Eingabedatensätze:

★ ★ ★ ★

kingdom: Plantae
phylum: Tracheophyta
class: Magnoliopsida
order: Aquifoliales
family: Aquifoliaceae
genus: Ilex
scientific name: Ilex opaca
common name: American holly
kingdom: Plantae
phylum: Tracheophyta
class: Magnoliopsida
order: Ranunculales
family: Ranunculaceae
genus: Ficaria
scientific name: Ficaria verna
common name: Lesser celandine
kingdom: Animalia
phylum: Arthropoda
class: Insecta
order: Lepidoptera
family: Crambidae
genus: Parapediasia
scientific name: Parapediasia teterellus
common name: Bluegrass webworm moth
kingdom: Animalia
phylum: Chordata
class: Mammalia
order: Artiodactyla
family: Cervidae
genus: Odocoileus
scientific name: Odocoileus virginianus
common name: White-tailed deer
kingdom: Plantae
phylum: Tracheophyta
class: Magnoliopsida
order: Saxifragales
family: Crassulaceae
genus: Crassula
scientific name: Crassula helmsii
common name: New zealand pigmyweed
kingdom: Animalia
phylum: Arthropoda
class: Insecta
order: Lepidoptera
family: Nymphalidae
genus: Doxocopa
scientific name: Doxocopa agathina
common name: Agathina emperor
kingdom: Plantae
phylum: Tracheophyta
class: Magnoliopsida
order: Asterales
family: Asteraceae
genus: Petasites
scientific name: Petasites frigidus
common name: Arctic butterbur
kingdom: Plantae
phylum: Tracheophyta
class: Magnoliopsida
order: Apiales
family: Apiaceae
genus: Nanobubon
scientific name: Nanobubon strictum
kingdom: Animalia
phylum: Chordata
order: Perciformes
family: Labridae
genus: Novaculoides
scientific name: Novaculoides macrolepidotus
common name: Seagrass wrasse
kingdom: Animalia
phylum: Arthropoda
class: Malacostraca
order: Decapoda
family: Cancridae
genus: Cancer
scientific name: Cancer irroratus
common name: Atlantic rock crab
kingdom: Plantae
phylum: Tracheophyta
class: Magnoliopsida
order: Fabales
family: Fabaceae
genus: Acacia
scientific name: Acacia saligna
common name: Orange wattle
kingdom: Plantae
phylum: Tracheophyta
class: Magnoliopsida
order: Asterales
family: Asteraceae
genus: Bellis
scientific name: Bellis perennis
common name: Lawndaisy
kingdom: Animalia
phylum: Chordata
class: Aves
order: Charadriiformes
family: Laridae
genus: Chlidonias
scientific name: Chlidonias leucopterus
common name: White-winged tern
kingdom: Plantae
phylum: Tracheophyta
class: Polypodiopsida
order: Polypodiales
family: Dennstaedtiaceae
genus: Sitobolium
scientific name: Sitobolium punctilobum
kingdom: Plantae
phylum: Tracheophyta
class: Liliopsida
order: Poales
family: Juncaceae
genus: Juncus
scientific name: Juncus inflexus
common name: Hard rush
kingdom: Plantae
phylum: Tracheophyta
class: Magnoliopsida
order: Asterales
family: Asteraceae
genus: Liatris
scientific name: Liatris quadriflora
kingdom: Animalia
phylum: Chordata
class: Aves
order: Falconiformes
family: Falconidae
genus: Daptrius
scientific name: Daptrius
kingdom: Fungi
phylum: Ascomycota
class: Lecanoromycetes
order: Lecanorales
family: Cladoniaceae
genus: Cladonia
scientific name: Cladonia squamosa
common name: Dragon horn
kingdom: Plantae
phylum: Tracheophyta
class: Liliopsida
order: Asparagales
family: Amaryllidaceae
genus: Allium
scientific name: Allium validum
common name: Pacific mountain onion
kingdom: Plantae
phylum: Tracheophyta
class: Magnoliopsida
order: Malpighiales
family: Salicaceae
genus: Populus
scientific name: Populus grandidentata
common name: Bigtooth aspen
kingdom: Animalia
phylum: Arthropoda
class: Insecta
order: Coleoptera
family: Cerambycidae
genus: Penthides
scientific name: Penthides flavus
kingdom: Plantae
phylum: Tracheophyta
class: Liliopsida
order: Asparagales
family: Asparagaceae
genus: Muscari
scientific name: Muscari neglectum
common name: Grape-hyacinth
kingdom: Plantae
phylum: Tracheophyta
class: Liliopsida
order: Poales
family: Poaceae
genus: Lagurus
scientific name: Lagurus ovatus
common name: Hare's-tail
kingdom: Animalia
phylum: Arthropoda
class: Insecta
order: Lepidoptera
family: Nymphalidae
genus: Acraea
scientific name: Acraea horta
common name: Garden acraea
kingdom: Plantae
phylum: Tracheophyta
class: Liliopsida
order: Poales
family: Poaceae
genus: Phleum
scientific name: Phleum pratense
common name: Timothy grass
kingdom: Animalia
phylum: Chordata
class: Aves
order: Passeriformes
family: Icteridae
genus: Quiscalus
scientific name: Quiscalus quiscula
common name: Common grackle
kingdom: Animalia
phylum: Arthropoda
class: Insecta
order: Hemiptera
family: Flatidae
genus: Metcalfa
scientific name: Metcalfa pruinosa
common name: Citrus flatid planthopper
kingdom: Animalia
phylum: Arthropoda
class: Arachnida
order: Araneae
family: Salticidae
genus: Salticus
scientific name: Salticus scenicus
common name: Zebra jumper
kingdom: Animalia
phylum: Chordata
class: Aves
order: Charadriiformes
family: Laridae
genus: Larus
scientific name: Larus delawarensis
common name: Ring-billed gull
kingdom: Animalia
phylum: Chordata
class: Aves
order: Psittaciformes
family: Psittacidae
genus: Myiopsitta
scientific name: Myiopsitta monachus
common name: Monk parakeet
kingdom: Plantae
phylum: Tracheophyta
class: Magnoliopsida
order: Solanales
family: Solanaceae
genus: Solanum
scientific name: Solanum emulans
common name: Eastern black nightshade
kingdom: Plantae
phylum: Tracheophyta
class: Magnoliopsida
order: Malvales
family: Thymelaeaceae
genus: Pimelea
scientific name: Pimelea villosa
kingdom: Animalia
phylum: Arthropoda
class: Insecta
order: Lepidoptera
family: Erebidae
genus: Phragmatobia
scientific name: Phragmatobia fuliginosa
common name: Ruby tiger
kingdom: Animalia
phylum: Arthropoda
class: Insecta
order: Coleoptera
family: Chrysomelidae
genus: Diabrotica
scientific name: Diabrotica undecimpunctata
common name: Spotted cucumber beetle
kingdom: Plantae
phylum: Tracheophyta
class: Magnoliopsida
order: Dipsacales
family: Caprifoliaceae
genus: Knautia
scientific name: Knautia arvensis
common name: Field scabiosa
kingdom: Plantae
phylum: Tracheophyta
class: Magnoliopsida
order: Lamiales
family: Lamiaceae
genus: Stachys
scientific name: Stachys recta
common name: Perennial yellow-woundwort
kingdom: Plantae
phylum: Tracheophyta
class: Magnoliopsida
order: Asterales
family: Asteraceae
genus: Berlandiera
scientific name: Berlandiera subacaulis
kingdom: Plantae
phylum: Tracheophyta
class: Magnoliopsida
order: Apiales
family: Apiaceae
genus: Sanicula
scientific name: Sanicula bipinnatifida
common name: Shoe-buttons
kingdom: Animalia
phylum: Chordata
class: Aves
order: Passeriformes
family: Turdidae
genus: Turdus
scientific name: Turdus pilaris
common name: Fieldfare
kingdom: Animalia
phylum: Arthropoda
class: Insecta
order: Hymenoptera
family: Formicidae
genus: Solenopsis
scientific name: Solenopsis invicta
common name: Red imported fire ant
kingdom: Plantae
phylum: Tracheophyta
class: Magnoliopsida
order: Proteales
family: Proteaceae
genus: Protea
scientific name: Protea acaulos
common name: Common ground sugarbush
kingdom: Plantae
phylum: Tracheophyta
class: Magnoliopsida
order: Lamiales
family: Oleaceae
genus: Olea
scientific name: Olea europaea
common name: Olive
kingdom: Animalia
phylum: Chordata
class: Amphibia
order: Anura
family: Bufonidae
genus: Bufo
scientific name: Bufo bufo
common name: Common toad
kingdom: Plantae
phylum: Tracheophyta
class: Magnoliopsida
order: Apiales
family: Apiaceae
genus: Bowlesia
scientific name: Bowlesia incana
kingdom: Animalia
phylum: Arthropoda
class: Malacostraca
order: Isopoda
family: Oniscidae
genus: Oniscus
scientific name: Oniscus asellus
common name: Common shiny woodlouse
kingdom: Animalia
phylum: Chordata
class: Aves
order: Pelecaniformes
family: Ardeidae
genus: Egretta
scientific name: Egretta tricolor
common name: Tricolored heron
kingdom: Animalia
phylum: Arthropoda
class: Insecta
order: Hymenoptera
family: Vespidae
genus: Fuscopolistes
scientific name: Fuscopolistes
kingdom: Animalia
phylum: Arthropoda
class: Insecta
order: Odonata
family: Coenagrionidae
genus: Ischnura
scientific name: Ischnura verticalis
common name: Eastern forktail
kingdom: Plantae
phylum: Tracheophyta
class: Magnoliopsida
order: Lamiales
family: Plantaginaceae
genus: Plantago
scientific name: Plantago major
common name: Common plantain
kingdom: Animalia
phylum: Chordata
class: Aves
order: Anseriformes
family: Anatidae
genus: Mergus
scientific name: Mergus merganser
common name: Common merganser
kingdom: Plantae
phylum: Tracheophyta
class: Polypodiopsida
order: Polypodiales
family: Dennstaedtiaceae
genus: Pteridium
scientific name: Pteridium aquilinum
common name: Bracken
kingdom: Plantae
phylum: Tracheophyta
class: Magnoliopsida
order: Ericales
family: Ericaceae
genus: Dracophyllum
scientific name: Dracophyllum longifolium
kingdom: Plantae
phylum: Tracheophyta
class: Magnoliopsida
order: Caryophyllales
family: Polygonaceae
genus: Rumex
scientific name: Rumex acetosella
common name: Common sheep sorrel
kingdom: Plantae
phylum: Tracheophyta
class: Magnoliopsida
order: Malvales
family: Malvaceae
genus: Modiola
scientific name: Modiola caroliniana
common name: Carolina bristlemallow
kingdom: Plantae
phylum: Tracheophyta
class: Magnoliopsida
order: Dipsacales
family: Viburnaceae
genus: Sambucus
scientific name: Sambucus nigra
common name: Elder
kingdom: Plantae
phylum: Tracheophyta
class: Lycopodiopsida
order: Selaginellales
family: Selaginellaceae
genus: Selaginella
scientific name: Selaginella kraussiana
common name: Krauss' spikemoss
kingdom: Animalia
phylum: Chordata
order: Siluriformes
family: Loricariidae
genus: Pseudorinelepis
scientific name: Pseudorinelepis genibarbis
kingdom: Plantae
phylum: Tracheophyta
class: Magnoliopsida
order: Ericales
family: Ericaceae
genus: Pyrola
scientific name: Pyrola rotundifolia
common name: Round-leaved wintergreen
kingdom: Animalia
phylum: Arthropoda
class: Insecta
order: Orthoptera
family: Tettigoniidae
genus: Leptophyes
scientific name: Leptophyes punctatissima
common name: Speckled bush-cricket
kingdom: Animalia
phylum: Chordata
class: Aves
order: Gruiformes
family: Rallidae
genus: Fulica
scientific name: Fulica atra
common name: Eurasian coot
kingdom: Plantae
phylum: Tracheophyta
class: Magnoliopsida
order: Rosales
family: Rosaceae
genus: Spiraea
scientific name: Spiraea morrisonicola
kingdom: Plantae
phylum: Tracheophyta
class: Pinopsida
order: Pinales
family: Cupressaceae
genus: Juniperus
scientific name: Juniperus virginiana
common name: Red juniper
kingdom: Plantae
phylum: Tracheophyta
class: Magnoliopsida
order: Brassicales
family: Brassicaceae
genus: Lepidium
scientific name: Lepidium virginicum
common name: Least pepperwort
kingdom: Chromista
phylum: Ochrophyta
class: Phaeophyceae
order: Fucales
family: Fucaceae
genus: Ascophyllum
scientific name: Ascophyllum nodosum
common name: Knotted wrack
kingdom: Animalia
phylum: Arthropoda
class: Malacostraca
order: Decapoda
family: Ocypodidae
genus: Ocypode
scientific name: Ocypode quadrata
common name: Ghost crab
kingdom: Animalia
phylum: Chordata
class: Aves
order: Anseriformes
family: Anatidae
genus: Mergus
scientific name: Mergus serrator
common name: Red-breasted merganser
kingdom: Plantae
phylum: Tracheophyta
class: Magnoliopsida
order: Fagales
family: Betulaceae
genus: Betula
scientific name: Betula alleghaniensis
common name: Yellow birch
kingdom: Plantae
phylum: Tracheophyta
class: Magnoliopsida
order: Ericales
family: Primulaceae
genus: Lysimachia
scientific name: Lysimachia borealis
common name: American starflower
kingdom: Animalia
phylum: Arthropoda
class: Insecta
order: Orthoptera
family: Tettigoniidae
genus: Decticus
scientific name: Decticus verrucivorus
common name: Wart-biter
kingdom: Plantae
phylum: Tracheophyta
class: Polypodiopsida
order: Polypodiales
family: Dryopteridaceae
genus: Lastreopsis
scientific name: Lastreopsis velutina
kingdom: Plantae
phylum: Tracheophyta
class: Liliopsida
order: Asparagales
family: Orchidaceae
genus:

★ ★ ★ ★

Ziel: Extrahiere alle Zeilen von der ersten Zeile der Datensätze bis einschließlich der Zeile, die „scientific name: Odocoileus virginianus“ enthält, und gib sie unverändert wieder.

Vollständige Antwort:
kingdom: Plantae
phylum: Tracheophyta
class: Magnoliopsida
order: Aquifoliales
family: Aquifoliaceae
genus: Ilex
scientific name: Ilex opaca
common name: American holly
kingdom: Plantae
phylum: Tracheophyta
class: Magnoliopsida
order: Ranunculales
family: Ranunculaceae
genus: Ficaria
scientific name: Ficaria verna
common name: Lesser celandine
kingdom: Animalia
phylum: Arthropoda
class: Insecta
order: Lepidoptera
family: Crambidae
genus: Parapediasia
scientific name: Parapediasia teterellus
common name: Bluegrass webworm moth
kingdom: Animalia
phylum: Chordata
class: Mammalia
order: Artiodactyla
family: Cervidae
genus: Odocoileus
scientific name: Odocoileus virginianus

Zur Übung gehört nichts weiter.